-- SOURCE DOCUMENT follows --

Chosen Reflections: Liar, Lunatic, or Lord?
Was Jesus simply a good teacher? A wise man? Some say that’s all He was.
Did Jesus search the Scriptures and then manipulate events to con people into thinking He fulfilled the prophecies? Some say that’s what He did.
Was Jesus insane, given over to delusions of grandeur? Some say yes.
Did Jesus actually claim to be God? Some say He never made such an open claim.
Which is right?
For fans of the series, The Chosen, episode one of the second season addressed these questions in a flash-forward scene. The scene included a conversation between the apostle John and Mary (Jesus’s mother) in which John explains his motivation for writing his gospel account. “I want it to be known that He was much more than could be seen or touched.”
During Jesus’s years of public ministry, He said and did many things causing people to follow Him. But in New Testament times, many teachers, known as rabbis, had followers. They spoke wisely about the Scriptures, sharing their knowledge with their disciples. So what made Jesus stand out?

-- SOURCE DOCUMENT concluded --

» WHAT THE TASK ASKS
Can you set down, word for word, everything in the piece on Jesus and The Chosen above from "Did Jesus search" down to "Some say yes."?

-- AVAILABLE DATA follows --

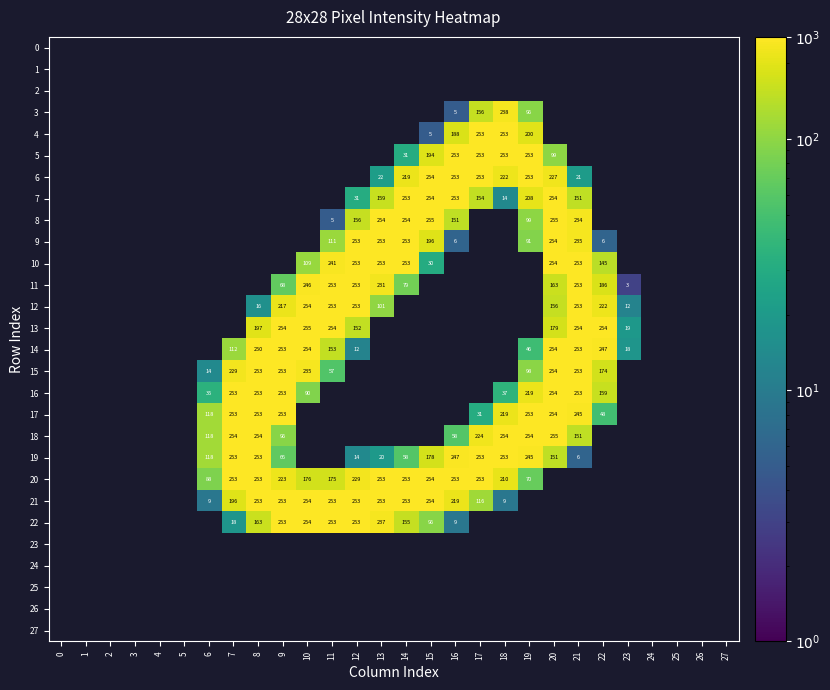

The 3 series shows 1 at 16. True or false?

False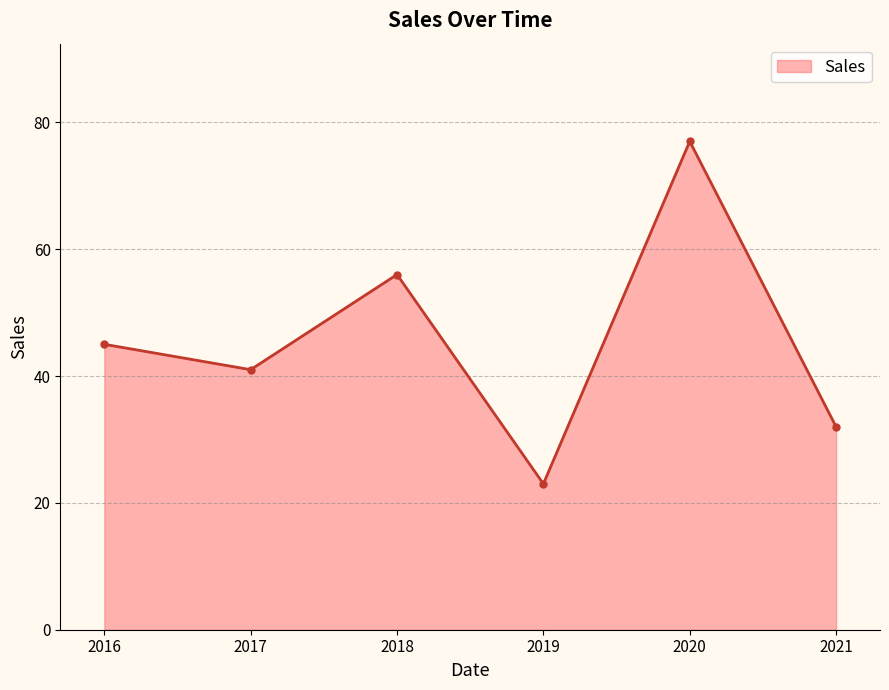

How many lines are shown in the chart?

1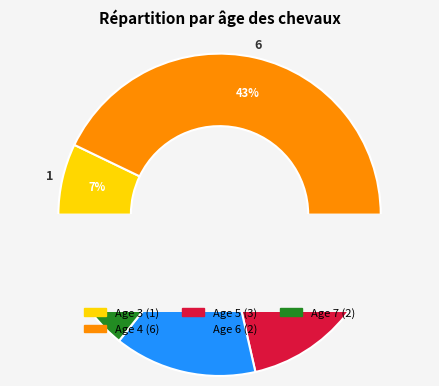

Approximately how many times larger is the value at Age 7 compared to Age 5?

0.7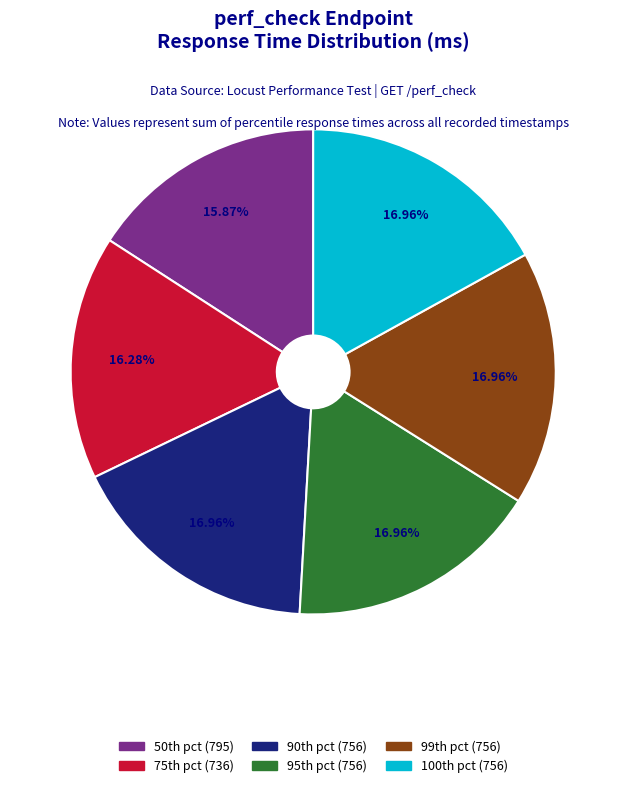

Is there any slice that represents more than half of the pie?

No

-- AVAILABLE DATA concluded --

» REPLY TO THE TASK
Did Jesus search the Scriptures and then manipulate events to con people into thinking He fulfilled the prophecies? Some say that’s what He did.
Was Jesus insane, given over to delusions of grandeur? Some say yes.